I have this really odd habit of punishing myself by cooking food in my oven, such as I did last night, whenever New York City is placed under a Heat Advisory. Highs reaching the mid-90s this week? No matter! Relatively tiny kitchen with little air circulation that traps heat for hours on end? Who cares? I’m clearly a culinary masochist.
I had uncooked chicken breasts in my fridge, an abundance of summer squash from a farmers’ market, and leftover hummus from when I invited friends over for cocktails and snacks a few nights back. A girl’s gotta do what a girl’s gotta do. I blasted the A/C in my bedroom, opened the door to encourage said cold air to spill into the living and dining areas, and went to battle against a 450 degree oven with a Pyrex pan full of raw poultry and two oven mitts.
I won, though heart palpitations brought on by heat exhaustion almost got the best of me.
Next time, I’ll just order Thai on Seamless, like a normal person. I was feeling advantageous, or, perhaps, just stubborn enough in the quest to clear some stuff out of my fridge.
In the past, I’ve looked for other items to dress my chicken in. Garlic powder and olive oil usually win on any average night. At times, if I get a rotisserie chicken to pick apart, I’ll drizzle honey on it, straight-up. (That was a childhood favorite of mine. I’d do it whenever my parents would get an overly-dry rotisserie chicken from my hometown’s old Finast.) However, one night, many moons ago, when sautéing chicken, I saw hummus in my fridge. I plopped a spoonful onto my hot chicken breast and let it melt down. It was next level. The sauce it created was delectable. It brought forth a slightly nutty yet citric flavor profile. Initially, it never occurred to me to bake chicken with hummus coating it, but, why not? I tried it with great success!
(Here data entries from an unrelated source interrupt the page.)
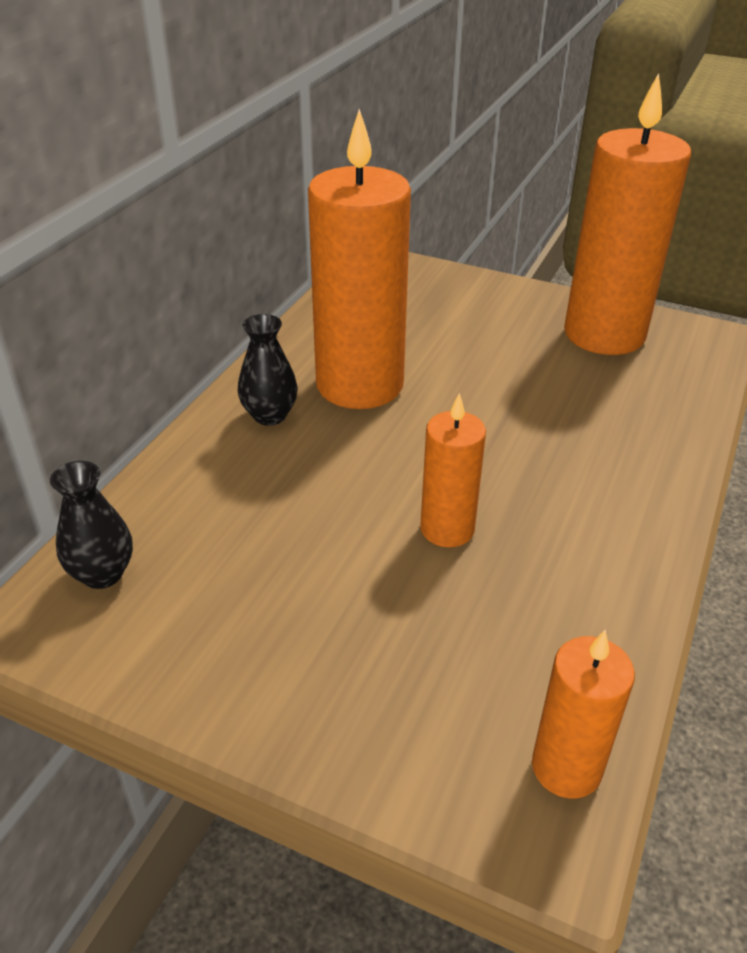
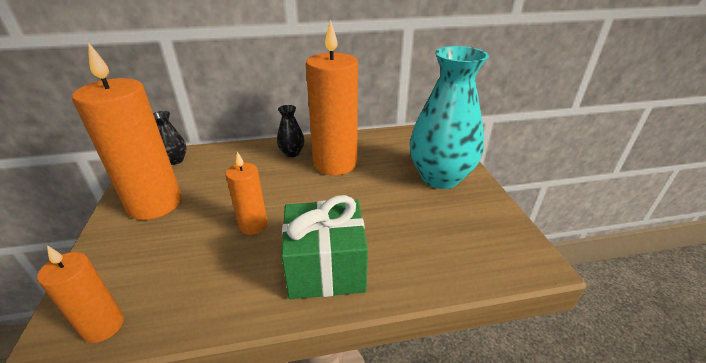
camera: 55 degrees right, 5 degrees down
orange candle [564,73,691,355] -> orange candle moved to [72,42,182,220]
none -> green gift [281,195,368,299]
none -> turquoise vase [410,46,489,189]

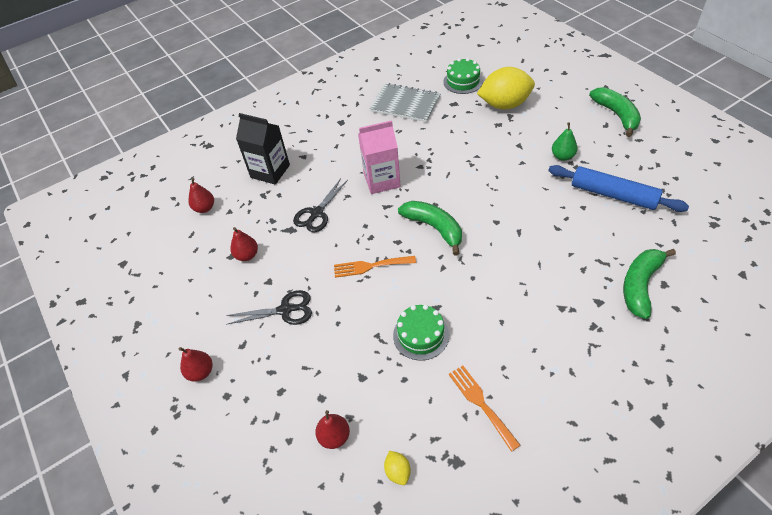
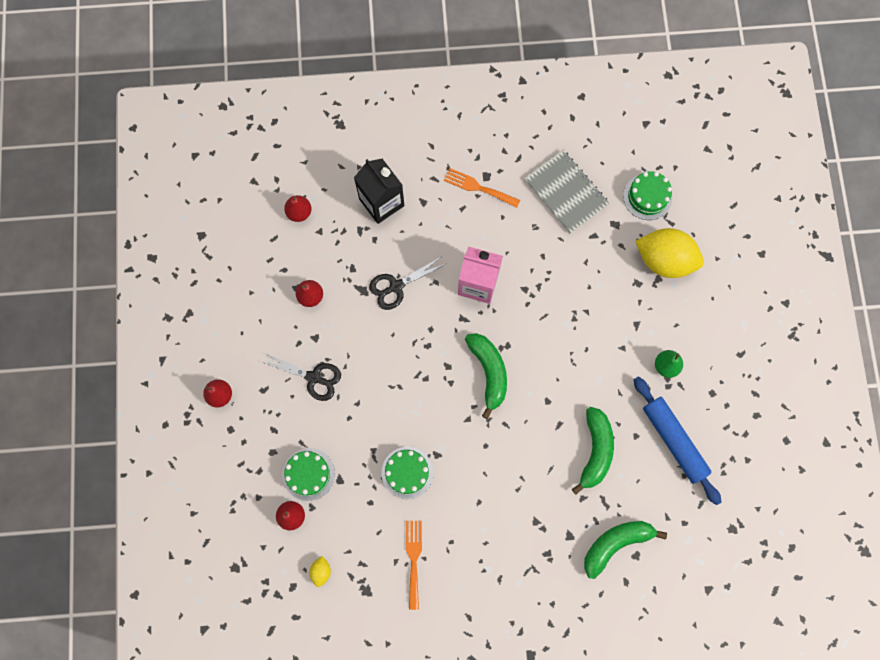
camera: 25 degrees right, 25 degrees up
orange fork [334,256,416,278] -> orange fork moved to [444,168,520,208]
green banana [589,87,641,137] -> green banana moved to [572,407,614,494]
none -> green cake [283,448,335,501]

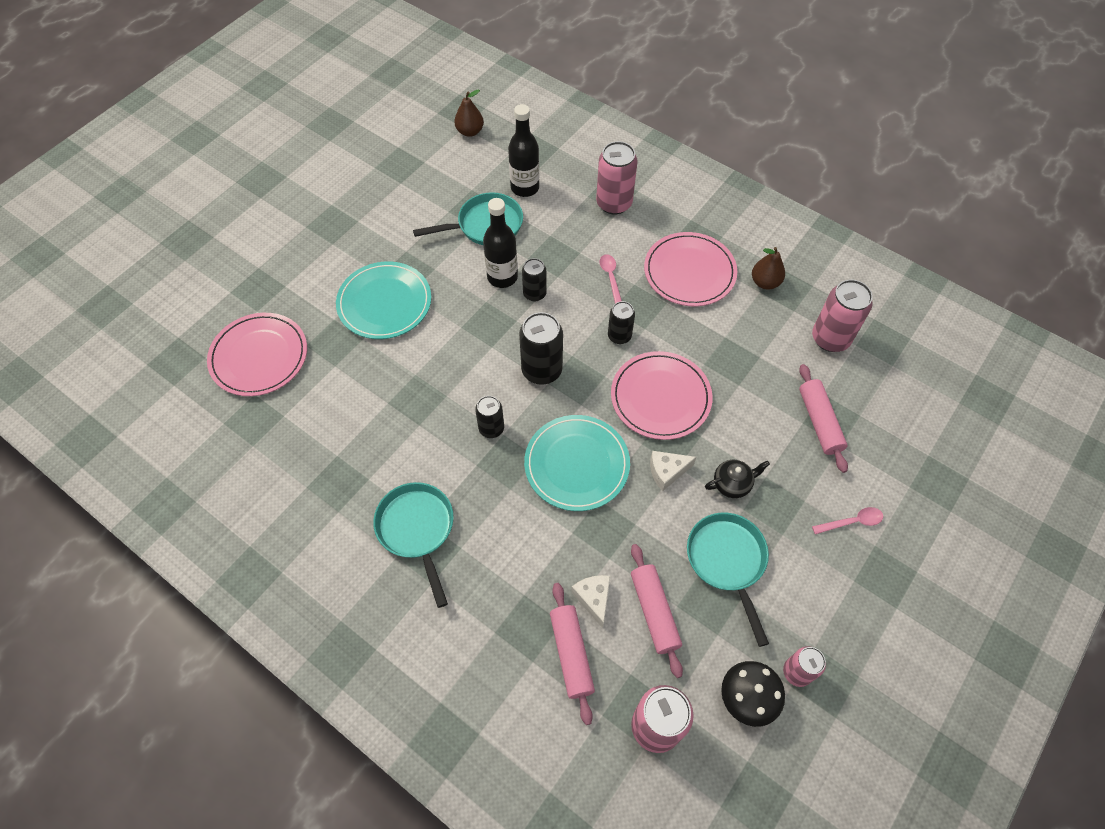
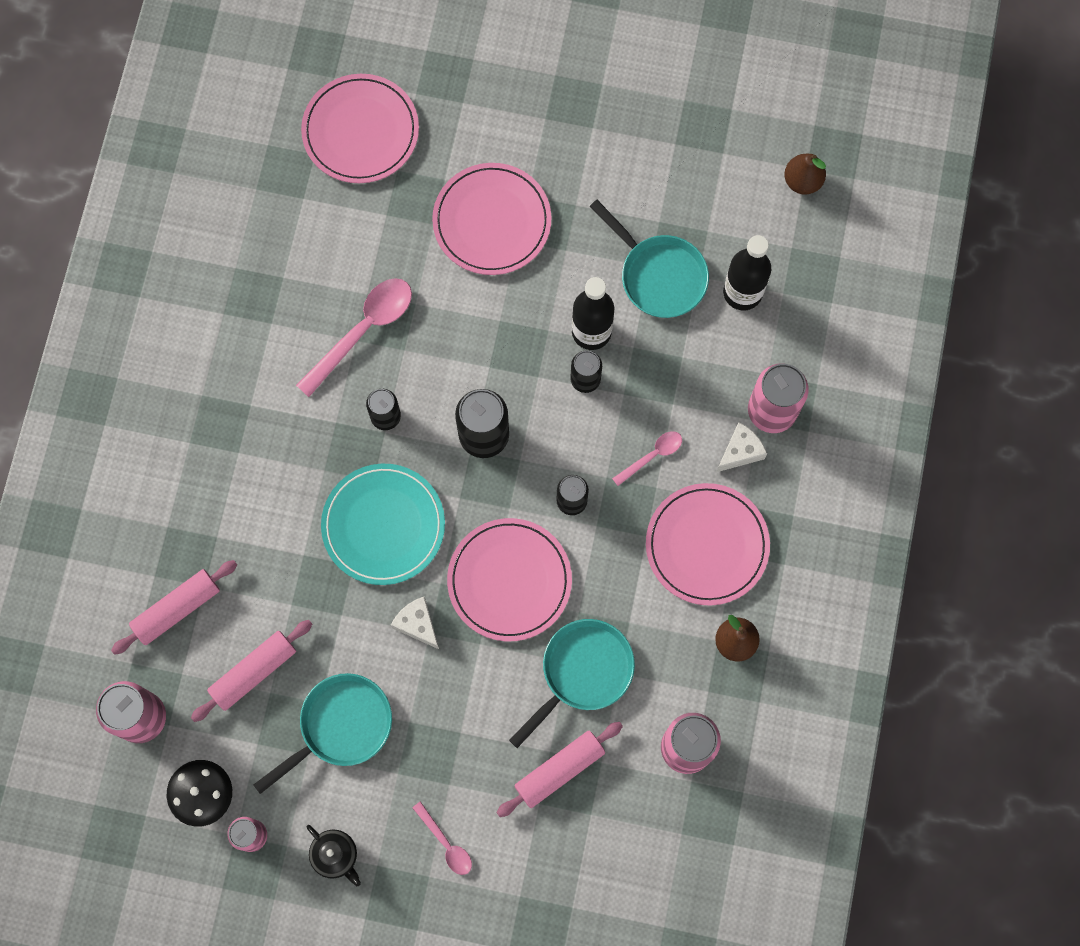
camera: 65 degrees right, 15 degrees up
turquoise plate [336,262,431,339] -> pink plate [432,163,551,275]
turquoise pan [373,482,454,608] -> turquoise pan moved to [509,619,635,748]
white cheese [571,575,610,628] -> white cheese moved to [716,422,767,472]
black teapot [705,460,770,498] -> black teapot moved to [307,825,361,886]
none -> pink spoon [296,278,412,397]

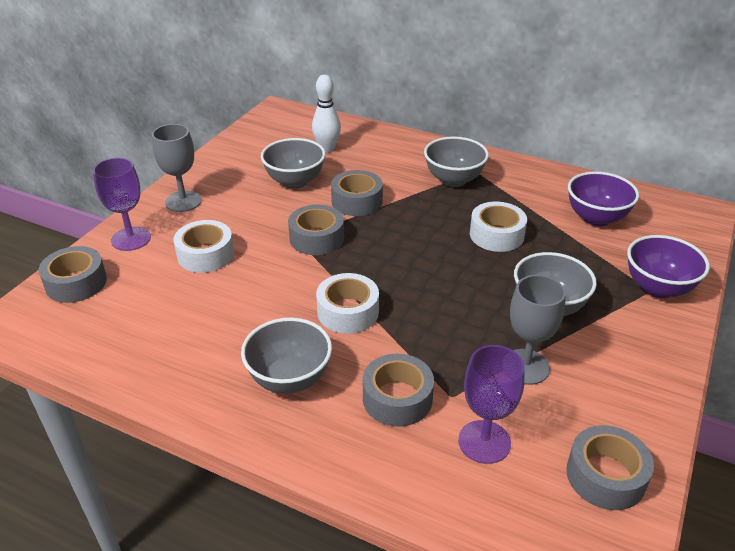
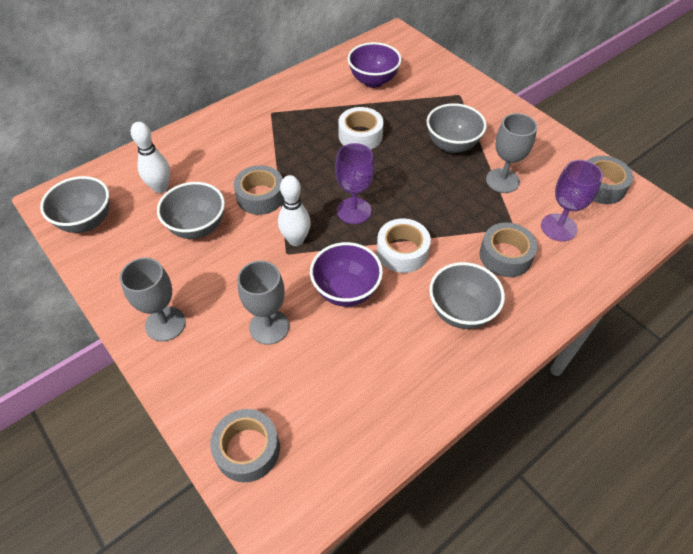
camera: 65 degrees left, 15 degrees up
purple goblet [93,158,151,251] -> purple goblet moved to [335,143,374,224]
white tape [173,220,234,273] -> grey goblet [238,261,289,345]
grey tape [288,205,344,255] -> white bowling pin [278,175,311,246]
grey bowl [424,136,489,187] -> grey bowl moved to [40,176,110,233]
purple bowl [627,235,710,298] -> purple bowl moved to [310,242,383,307]

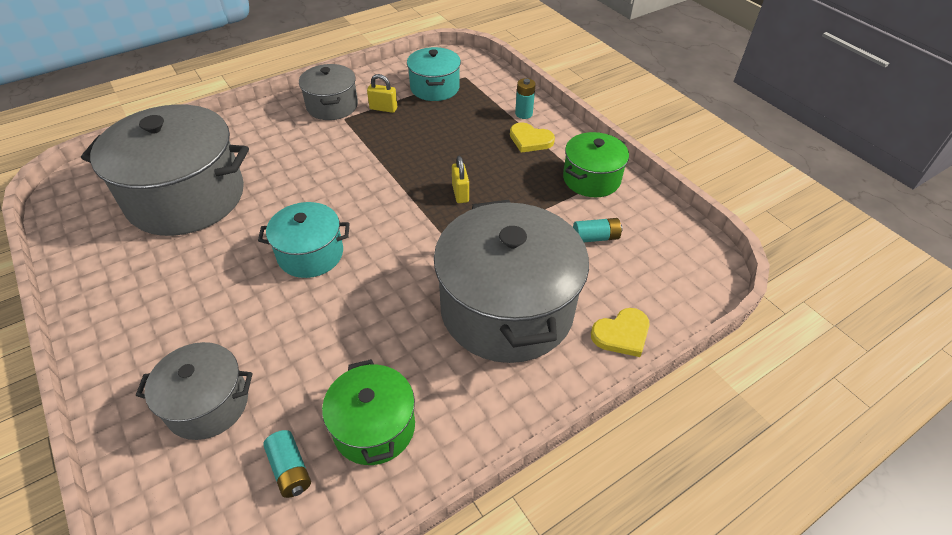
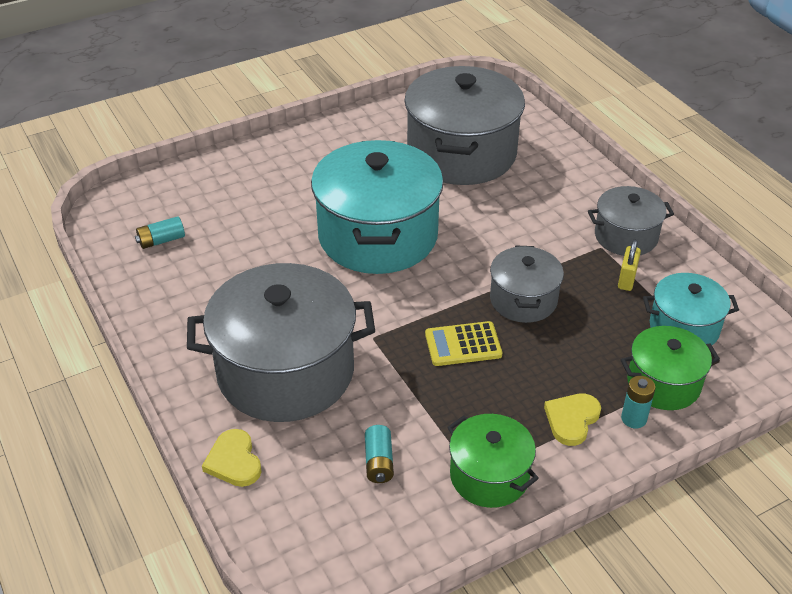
camera: 95 degrees right, 5 degrees down
grey pot [136,342,253,440] -> grey pot moved to [490,246,564,323]
turquoise pot [258,202,350,278] -> turquoise pot [311,140,444,274], size x1.89
green pot [322,359,415,465] -> green pot moved to [621,326,720,410]
yellow padlock [452,156,469,203] -> yellow calculator [425,321,502,366]

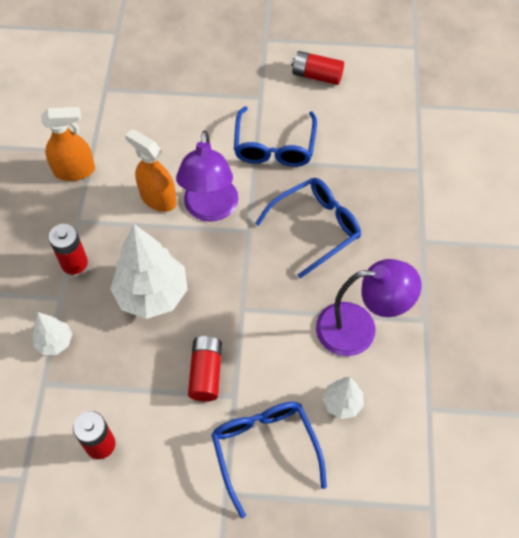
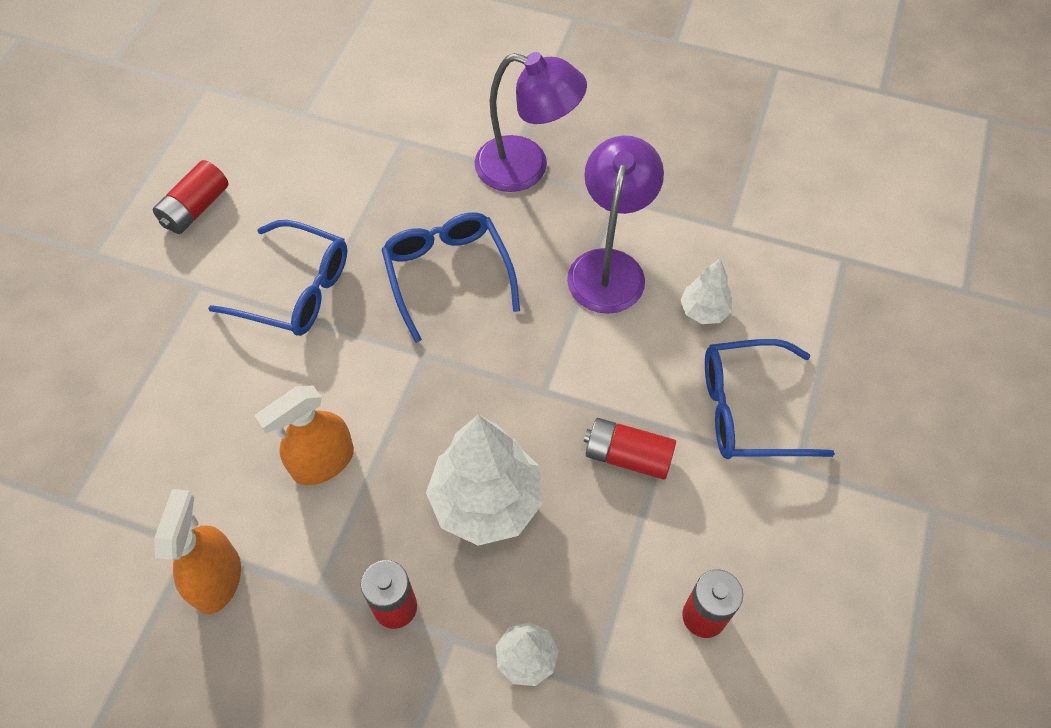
camera: 75 degrees left, 0 degrees up
purple lamp [176,130,238,222] -> purple lamp moved to [475,52,587,192]

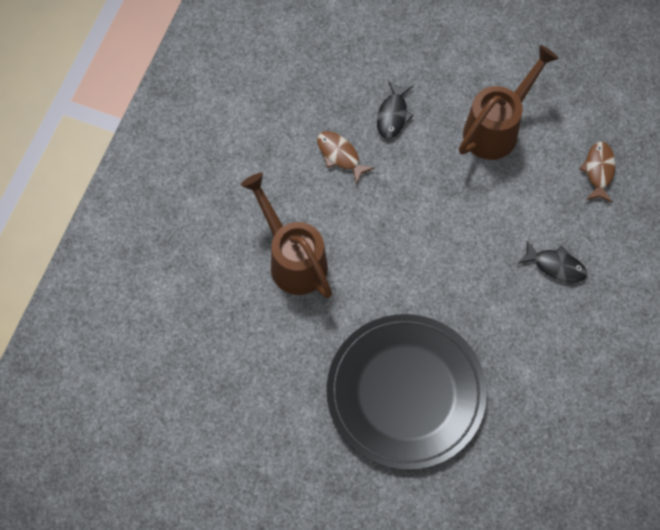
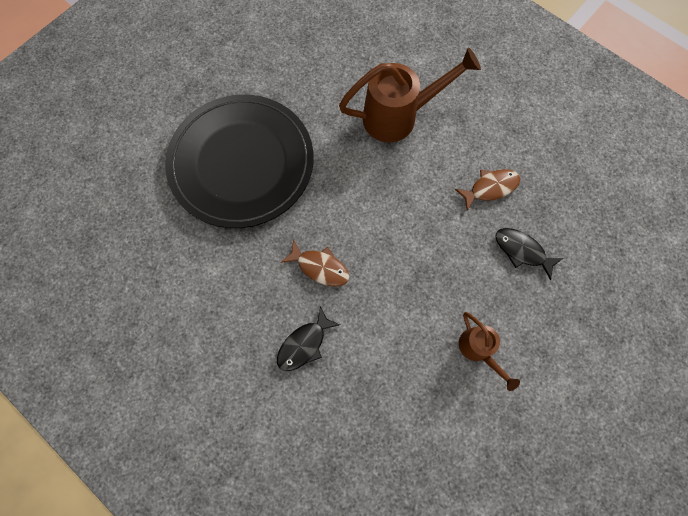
camera: 110 degrees right, 5 degrees up
brown watering can [459,45,559,160] -> brown watering can [459,312,520,391], size x0.54
brown fish [580,142,616,203] -> brown fish moved to [281,239,349,286]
I’ll credit Gimme Some Oven with inspiring the summer squash pairing. I usually cook my vegetables on the side when making this dish, but, while baking, the hummus slowly drips onto the vegetables; mixed with the simmering chicken juices, its own sauce is created. It is beyond fantastic, borderline hedonistic, like all good meals should be.
(Adapted from Gimme Some Oven’s recipe for Hummus-Crusted Chicken)
-3 chicken breasts, bone-in or boneless, patted dry
-1 cup hummus, store-bought or homemade
-1 zucchini, chopped
-1 yellow squash, chopped
-1 small yellow or white onion, diced
-1 tablespoon olive oil
-1 tablespoon garlic powder
-1 tablespoon white wine or white cooking wine
-1 teaspoon paprika or chili powder
-Salt and pepper, to taste
Before We Get Started…
– After a couple of tests runs of this recipe, I’ve concluded that bone-in breasts hold up a bit better than boneless and yield juicer meat; that being said, thicker bone-in breast may take a few extra minutes of cooking time compared to boneless. I would suggest a 40 minute baking time for bone-in breasts that can’t easily be pounded down. Be sure to check chicken for doneness, regardless, prior to eating.
– The type of hummus you choose will certainly change the flavor profiles of this dish. I’ve made it with plain hummus and garlic hummus. For these photos, I used store-bought lemon rosemary hummus, and it was wonderful! The rosemary evokes a bit of an autumnal feel to the dish overall.
1.) Preheat oven to 450 °F. Grease one large baking dish and set aside.
2.) Pat chicken breasts dry. Season with salt & pepper, to taste, and set aside.
3.) In a large bowl, combine zucchini, yellow squash, onion, olive oil, and white wine until vegetables are evenly coated.
4.) Place vegetables in baking dish. Place chicken on top of vegetables. Spread hummus evenly on top of the chicken. Sprinkle paprika or chili powder on top of hummus.
5.) Bake for 30 – 35 minutes, or until chicken is completely cooked through. Let sit for ten minutes before serving.